• _Alıştırma_
Aşağıdaki satırların tamamını JSON biçiminde bir dize listesi olarak verin. Her satır ayrı bir dize olsun, boş satırları almayın.
────────
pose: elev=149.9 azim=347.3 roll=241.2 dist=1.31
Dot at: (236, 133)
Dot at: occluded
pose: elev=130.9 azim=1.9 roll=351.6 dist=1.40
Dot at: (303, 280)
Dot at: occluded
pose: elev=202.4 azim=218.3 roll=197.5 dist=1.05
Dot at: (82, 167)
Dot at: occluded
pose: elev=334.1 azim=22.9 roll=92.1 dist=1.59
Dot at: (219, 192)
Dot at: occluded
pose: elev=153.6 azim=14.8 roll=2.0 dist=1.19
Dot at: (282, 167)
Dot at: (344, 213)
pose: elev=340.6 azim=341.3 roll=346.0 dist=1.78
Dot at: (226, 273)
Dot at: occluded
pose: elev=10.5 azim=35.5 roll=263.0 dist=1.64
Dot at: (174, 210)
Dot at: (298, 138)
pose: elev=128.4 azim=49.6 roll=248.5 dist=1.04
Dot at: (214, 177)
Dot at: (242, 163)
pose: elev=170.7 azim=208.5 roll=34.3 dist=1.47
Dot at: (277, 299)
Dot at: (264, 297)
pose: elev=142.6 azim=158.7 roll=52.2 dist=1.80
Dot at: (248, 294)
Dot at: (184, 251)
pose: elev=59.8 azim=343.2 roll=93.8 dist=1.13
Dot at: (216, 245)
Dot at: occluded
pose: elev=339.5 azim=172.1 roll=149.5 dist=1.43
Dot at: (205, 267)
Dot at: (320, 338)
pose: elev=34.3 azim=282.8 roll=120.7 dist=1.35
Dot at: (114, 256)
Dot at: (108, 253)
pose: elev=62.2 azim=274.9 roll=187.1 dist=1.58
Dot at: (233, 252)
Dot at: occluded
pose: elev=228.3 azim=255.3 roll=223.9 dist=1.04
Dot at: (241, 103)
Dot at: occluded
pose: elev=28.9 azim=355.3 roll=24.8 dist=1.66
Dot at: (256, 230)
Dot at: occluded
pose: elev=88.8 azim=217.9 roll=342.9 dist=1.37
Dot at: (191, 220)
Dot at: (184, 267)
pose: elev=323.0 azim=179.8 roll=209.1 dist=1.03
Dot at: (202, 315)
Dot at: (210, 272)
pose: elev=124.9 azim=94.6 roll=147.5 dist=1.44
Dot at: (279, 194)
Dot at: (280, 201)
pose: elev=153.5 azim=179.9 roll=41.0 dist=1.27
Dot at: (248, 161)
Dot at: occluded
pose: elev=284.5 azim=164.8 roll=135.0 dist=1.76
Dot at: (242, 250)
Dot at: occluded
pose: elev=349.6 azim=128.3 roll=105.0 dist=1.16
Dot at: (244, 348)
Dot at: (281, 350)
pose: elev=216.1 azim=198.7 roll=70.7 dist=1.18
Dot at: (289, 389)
────────
• _Doğru Cevap_
[
  "pose: elev=149.9 azim=347.3 roll=241.2 dist=1.31",
  "Dot at: (236, 133)",
  "Dot at: occluded",
  "pose: elev=130.9 azim=1.9 roll=351.6 dist=1.40",
  "Dot at: (303, 280)",
  "Dot at: occluded",
  "pose: elev=202.4 azim=218.3 roll=197.5 dist=1.05",
  "Dot at: (82, 167)",
  "Dot at: occluded",
  "pose: elev=334.1 azim=22.9 roll=92.1 dist=1.59",
  "Dot at: (219, 192)",
  "Dot at: occluded",
  "pose: elev=153.6 azim=14.8 roll=2.0 dist=1.19",
  "Dot at: (282, 167)",
  "Dot at: (344, 213)",
  "pose: elev=340.6 azim=341.3 roll=346.0 dist=1.78",
  "Dot at: (226, 273)",
  "Dot at: occluded",
  "pose: elev=10.5 azim=35.5 roll=263.0 dist=1.64",
  "Dot at: (174, 210)",
  "Dot at: (298, 138)",
  "pose: elev=128.4 azim=49.6 roll=248.5 dist=1.04",
  "Dot at: (214, 177)",
  "Dot at: (242, 163)",
  "pose: elev=170.7 azim=208.5 roll=34.3 dist=1.47",
  "Dot at: (277, 299)",
  "Dot at: (264, 297)",
  "pose: elev=142.6 azim=158.7 roll=52.2 dist=1.80",
  "Dot at: (248, 294)",
  "Dot at: (184, 251)",
  "pose: elev=59.8 azim=343.2 roll=93.8 dist=1.13",
  "Dot at: (216, 245)",
  "Dot at: occluded",
  "pose: elev=339.5 azim=172.1 roll=149.5 dist=1.43",
  "Dot at: (205, 267)",
  "Dot at: (320, 338)",
  "pose: elev=34.3 azim=282.8 roll=120.7 dist=1.35",
  "Dot at: (114, 256)",
  "Dot at: (108, 253)",
  "pose: elev=62.2 azim=274.9 roll=187.1 dist=1.58",
  "Dot at: (233, 252)",
  "Dot at: occluded",
  "pose: elev=228.3 azim=255.3 roll=223.9 dist=1.04",
  "Dot at: (241, 103)",
  "Dot at: occluded",
  "pose: elev=28.9 azim=355.3 roll=24.8 dist=1.66",
  "Dot at: (256, 230)",
  "Dot at: occluded",
  "pose: elev=88.8 azim=217.9 roll=342.9 dist=1.37",
  "Dot at: (191, 220)",
  "Dot at: (184, 267)",
  "pose: elev=323.0 azim=179.8 roll=209.1 dist=1.03",
  "Dot at: (202, 315)",
  "Dot at: (210, 272)",
  "pose: elev=124.9 azim=94.6 roll=147.5 dist=1.44",
  "Dot at: (279, 194)",
  "Dot at: (280, 201)",
  "pose: elev=153.5 azim=179.9 roll=41.0 dist=1.27",
  "Dot at: (248, 161)",
  "Dot at: occluded",
  "pose: elev=284.5 azim=164.8 roll=135.0 dist=1.76",
  "Dot at: (242, 250)",
  "Dot at: occluded",
  "pose: elev=349.6 azim=128.3 roll=105.0 dist=1.16",
  "Dot at: (244, 348)",
  "Dot at: (281, 350)",
  "pose: elev=216.1 azim=198.7 roll=70.7 dist=1.18",
  "Dot at: (289, 389)"
]